This year’s presentations largely, though not exclusively, concerned the upcoming new Dragonfly Atlas. One was published 15 years ago but things have changed and an update is needed. In addition to species descriptions, this will feature details of species ranges based upon sightings together with illustrations of species and habitat. We have a vested interest in the atlas since the editors seem to have honoured us by choosing a number of our photographs for inclusion in the publication, which is due in May this year. The day was both entertaining and educational and I returned home understanding a new word: phenology – the study of periodic plant and animal life cycle events. Live and learn!
Not only did I succeed in meeting a mentor or two, but I managed to help one by giving him a push start when his car’s starter motor decided to fail. Pay back time, I guess. I returned from the environs of Coventry looking forward to a relaxing evening.

▶ _ITEMS_
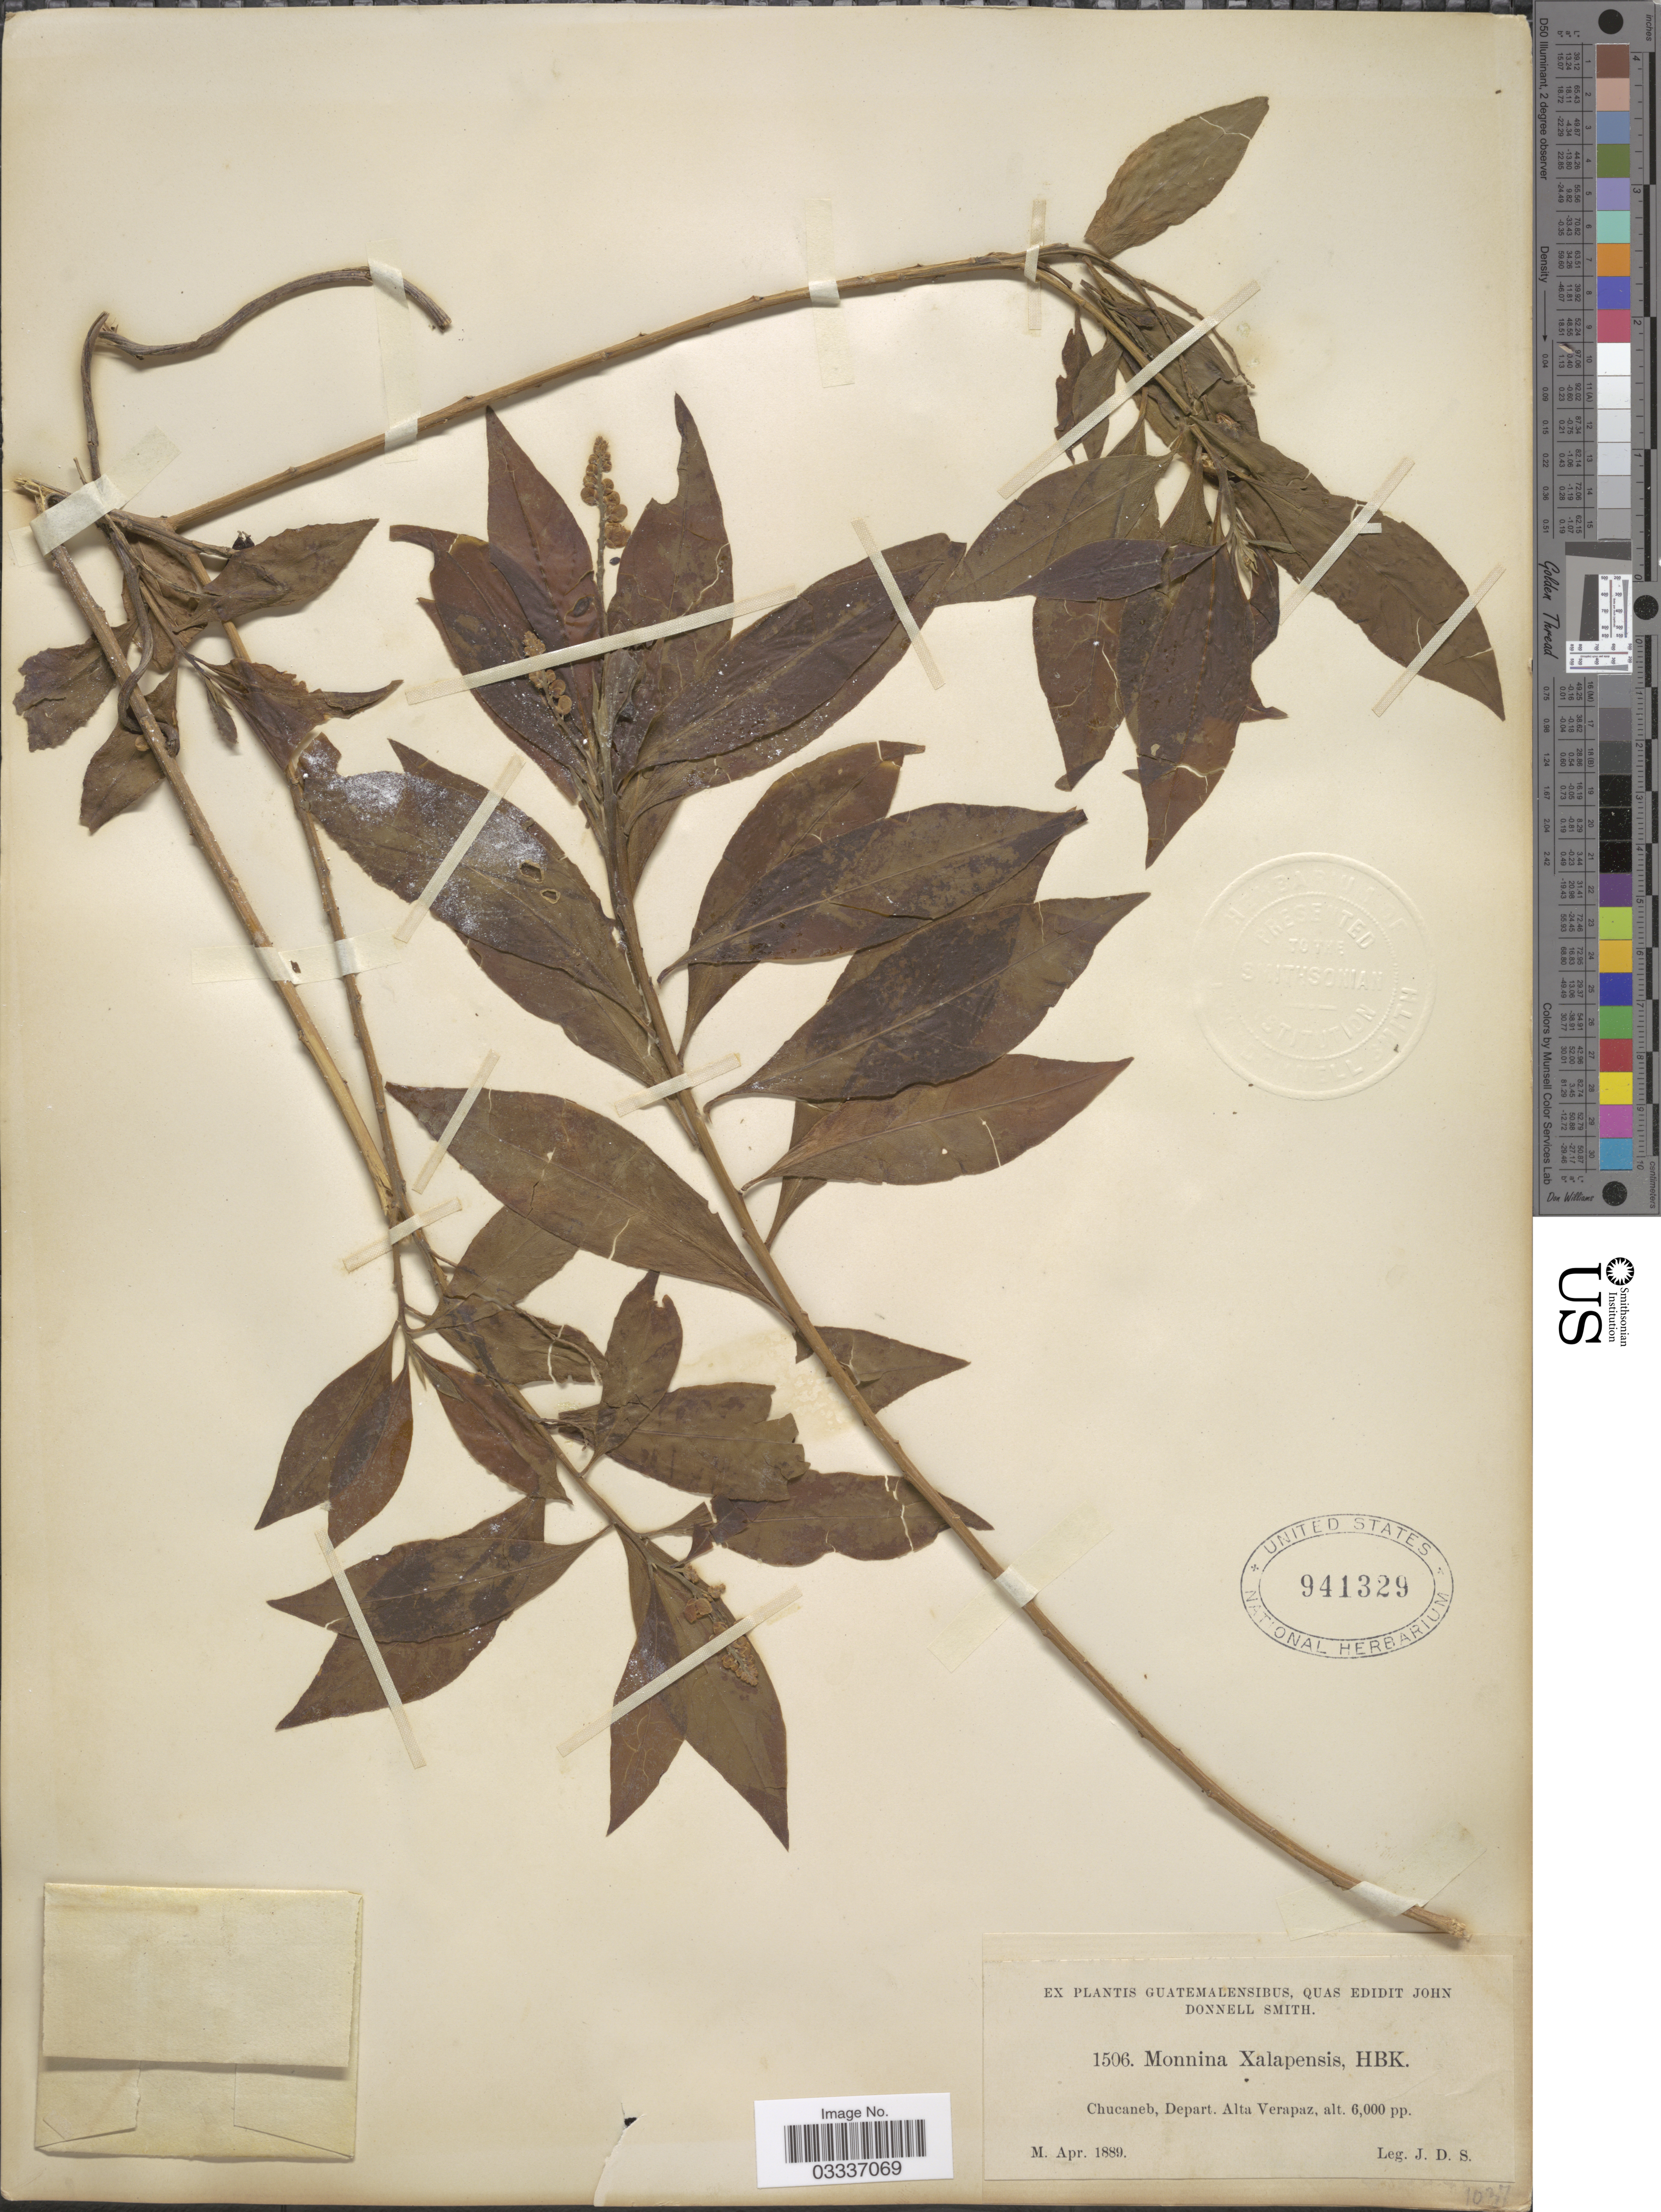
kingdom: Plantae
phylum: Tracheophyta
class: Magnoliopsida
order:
...
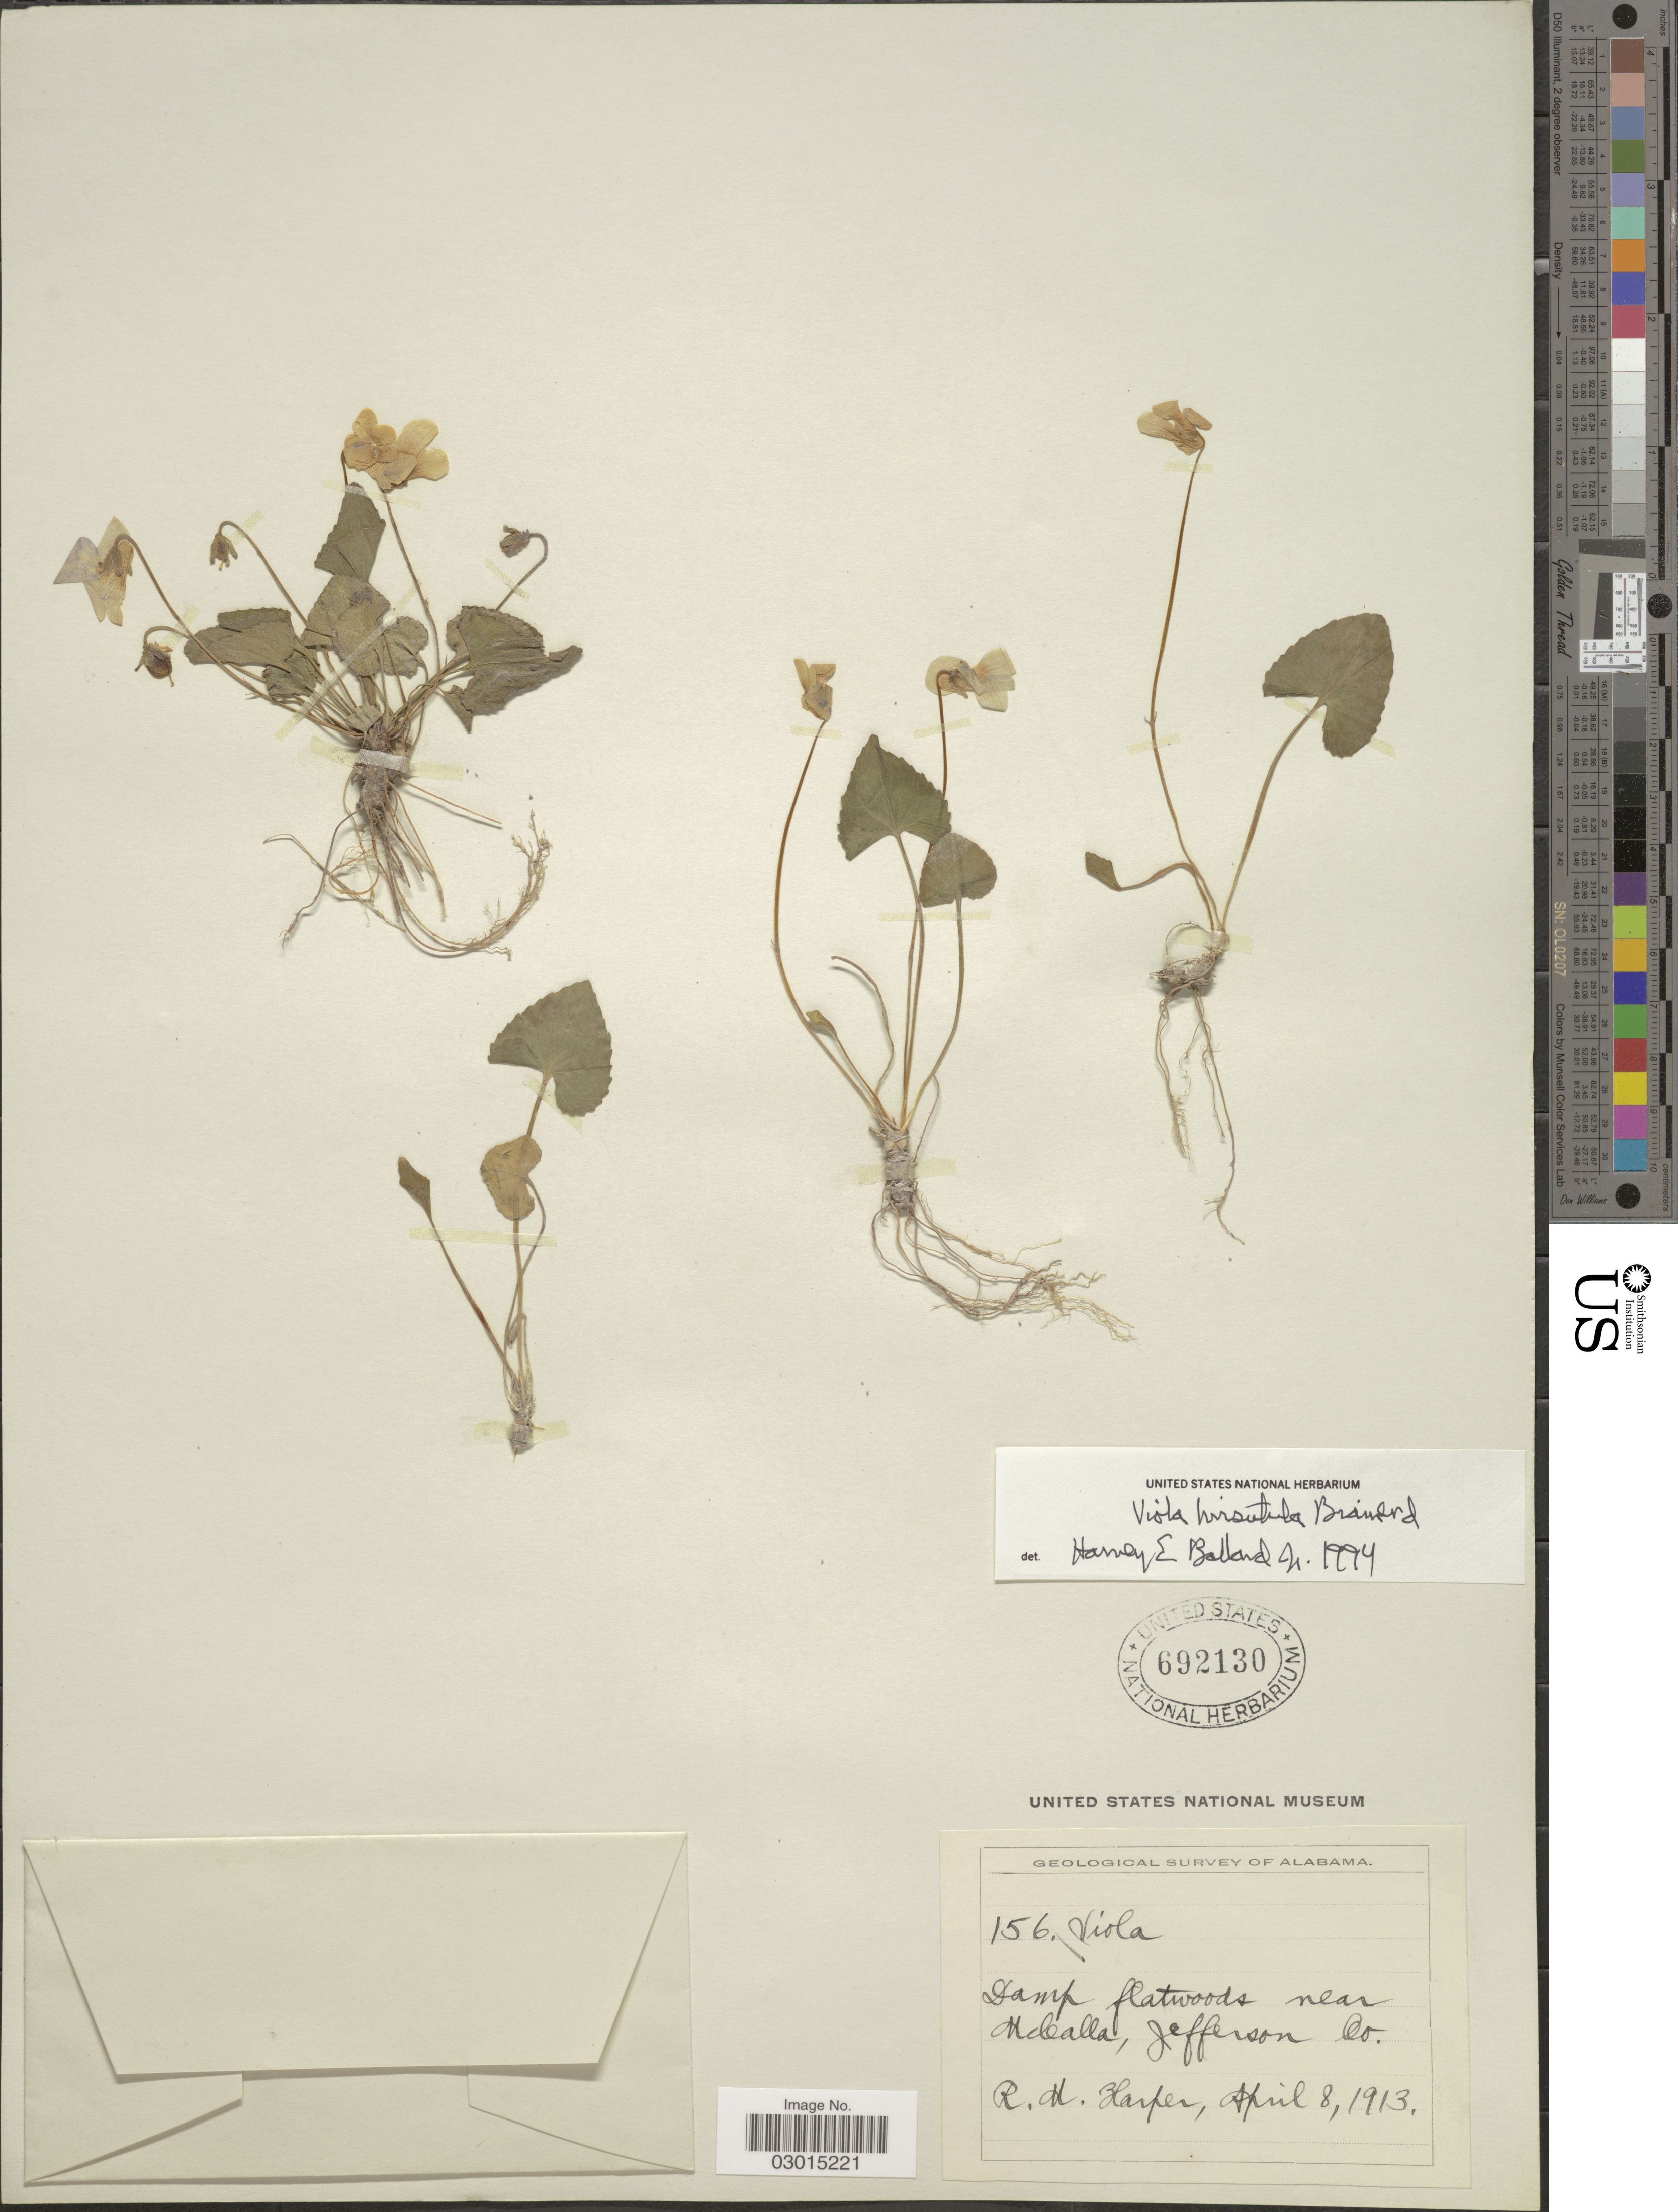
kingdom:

▶ _WORK INSTRUCTIONS_
In the account of the dragonfly atlas presentations, what does the word "phenology" mean? Answer from the text alone.

▶ _THE RESULT_
The study of periodic plant and animal life cycle events.